Introduction to Algorithms (OCR A-Level Computer Science): Revision Notes
Introduction to Algorithms
Overview
An algorithm is a step-by-step set of instructions designed to perform a task or solve a problem. In Computer Science, algorithms are crucial for automating processes, solving complex problems efficiently, and improving programme performance. Understanding how to design, analyse, and implement algorithms is a core skill.
Algorithm Design
- Purpose: To solve a specific problem efficiently and logically.
- Approach:
- Understand the problem: Break it down into smaller components.
- Choose an approach: This could be iterative, recursive, or a combination.
- Design steps: Outline a clear sequence of operations to achieve the goal.
Algorithm Representation
Algorithms can be represented in various forms, such as:
Flowcharts:
A visual representation of an algorithm using symbols such as:
- Oval: Start/End
- Rectangle: Process (e.g., calculations)
- Diamond: Decision (e.g., IF statements)
- Arrow: Flow of control
Example:
[Start] --> [Input x] --> [Is x > 10?] -- Yes --> [Print "x is large"] --> [End]
|
No
|
[Print "x is small"] --> [End]
Pseudocode:
A high-level, structured, human-readable description of an algorithm.
Example:
BEGIN
INPUT x
IF x > 10 THEN
OUTPUT "x is large"
ELSE
OUTPUT "x is small"
ENDIF
END
Program Code:
Written in a specific programming language (e.g., Python).
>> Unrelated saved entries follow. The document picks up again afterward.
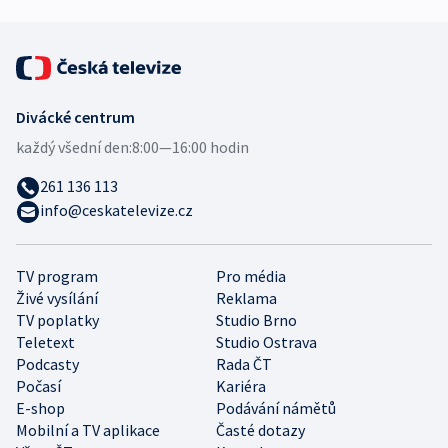
Divácké centrum
každý všední den:
8:00—16:00 hodin
261 136 113
info@ceskatelevize.cz
TV program
Pro média
Živé vysílání
Reklama
TV poplatky
Studio Brno
Teletext
Studio Ostrava
Podcasty
Rada ČT
Počasí
Kariéra
E-shop
Podávání námětů
Mobilní a TV aplikace
Časté dotazy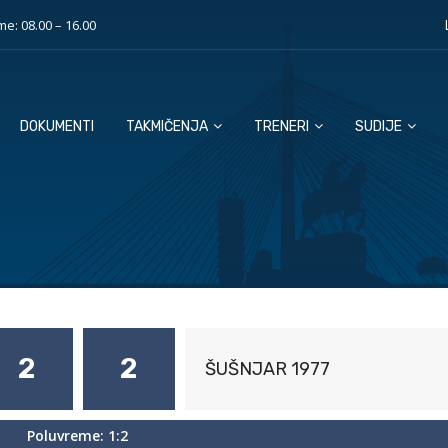
e: 08.00 – 16.00
DOKUMENTI
TAKMIČENJA
TRENERI
SUDIJE
2
2
ŠUŠNJAR 1977
Poluvreme: 1:2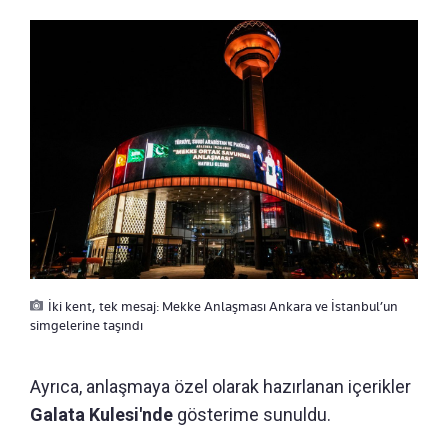
İki kent, tek mesaj: Mekke Anlaşması Ankara ve İstanbul’un
simgelerine taşındı
Ayrıca, anlaşmaya özel olarak hazırlanan içerikler
Galata Kulesi'nde
gösterime sunuldu.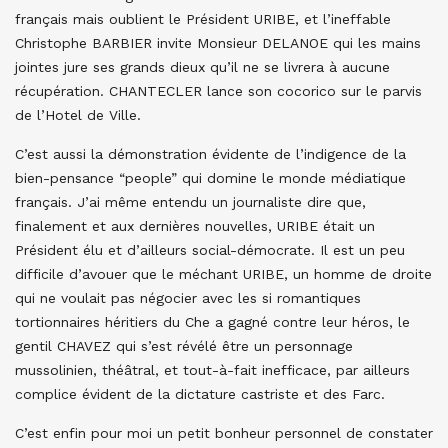
français mais oublient le Président URIBE, et l’ineffable
Christophe BARBIER invite Monsieur DELANOE qui les mains
jointes jure ses grands dieux qu’il ne se livrera à aucune
récupération. CHANTECLER lance son cocorico sur le parvis
de l’Hotel de Ville.
C’est aussi la démonstration évidente de l’indigence de la
bien-pensance “people” qui domine le monde médiatique
français. J’ai même entendu un journaliste dire que,
finalement et aux dernières nouvelles, URIBE était un
Président élu et d’ailleurs social-démocrate. Il est un peu
difficile d’avouer que le méchant URIBE, un homme de droite
qui ne voulait pas négocier avec les si romantiques
tortionnaires héritiers du Che a gagné contre leur héros, le
gentil CHAVEZ qui s’est révélé être un personnage
mussolinien, théâtral, et tout-à-fait inefficace, par ailleurs
complice évident de la dictature castriste et des Farc.
C’est enfin pour moi un petit bonheur personnel de constater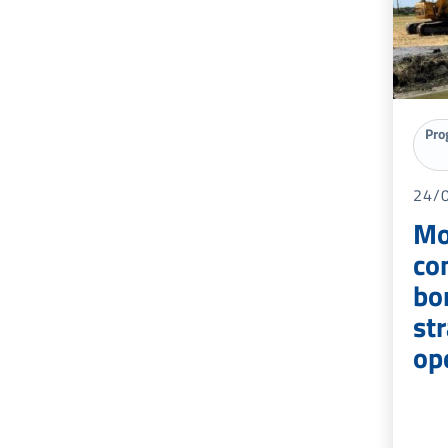
Pro
24/
Mo
co
bo
str
op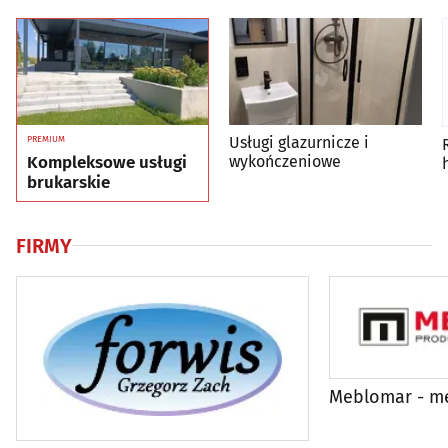
Usługi glazurnicze i
PREMIUM
Kompleksowe usługi
wykończeniowe
brukarskie
FIRMY
Meblomar - m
While you are not expected to write perfect syntax, you must demonstrate logical structures.
Example (Python-like syntax):
x = int(input("Enter a number: "))
if x > 10:
print("x is large")
else:
print("x is small")
Analysing Algorithms
- Efficiency: How well an algorithm performs regarding time (speed) and space (memory).
- Correctness: Ensures the algorithm provides the expected result for all valid inputs.
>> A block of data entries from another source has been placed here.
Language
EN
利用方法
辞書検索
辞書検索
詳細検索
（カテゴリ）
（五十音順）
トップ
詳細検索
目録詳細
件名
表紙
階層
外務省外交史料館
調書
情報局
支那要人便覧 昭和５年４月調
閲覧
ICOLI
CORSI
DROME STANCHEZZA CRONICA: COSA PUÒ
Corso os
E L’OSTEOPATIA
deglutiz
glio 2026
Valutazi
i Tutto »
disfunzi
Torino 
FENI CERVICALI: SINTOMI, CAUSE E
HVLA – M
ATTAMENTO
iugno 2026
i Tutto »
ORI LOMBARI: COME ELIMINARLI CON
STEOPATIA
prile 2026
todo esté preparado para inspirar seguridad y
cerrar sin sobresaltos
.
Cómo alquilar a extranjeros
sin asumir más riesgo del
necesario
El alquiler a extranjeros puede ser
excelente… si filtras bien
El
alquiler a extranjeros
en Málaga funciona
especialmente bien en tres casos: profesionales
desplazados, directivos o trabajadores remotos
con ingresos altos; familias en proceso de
Algorithm Structures and Techniques
- Iteration (Loops): Repeating steps (e.g., FOR, WHILE loops).
- Selection (Decision-Making): Using conditions (e.g., IF, ELSE statements).
- Variables and Data Input/Output: Handling user input and displaying results.
Examples
Example 1: Finding the Largest Number in a List Pseudocode:
BEGIN
largest ← list[0]
FOR each number in list
IF number > largest THEN
largest ← number
ENDIF
ENDFOR
OUTPUT largest
END
Flowchart:
- Start
- Initialise largest to the first element.
- Loop through the list.
- Compare the current element with largest.
- Update largest if the current element is larger.
- End loop and output largest.
Example 2: Calculating the Factorial of a Number Pseudocode:
BEGIN
factorial ← 1
FOR i ← 1 TO n
factorial ← factorial * i
ENDFOR
OUTPUT factorial
END
Note Summary
Common Mistakes
- Incorrect Logic in Conditions:
- Using = instead of == in comparisons.
- Misplacing ELSE clauses leads to incorrect outcomes.
- Loop Errors:
- Forgetting to update loop variables, causing infinite loops.
- Off-by-one errors (e.g., iterating one too many or too few times).
- Misunderstanding Data Flow in Flowcharts:
- Incorrectly placing decision or process symbols.
- Forgetting to connect steps with arrows.
- Incomplete Pseudocode:
- Missing essential steps (e.g., initialisation or output).
- Not using clear, consistent structures.
Key Takeaways
- Algorithms are essential for solving problems systematically.
- Common representations include flowcharts, pseudocode, and programme code.
- Focus on logical structures like iteration and selection.
- Analyse algorithms for efficiency and correctness.
- Practice avoids common mistakes, especially in loops and conditions.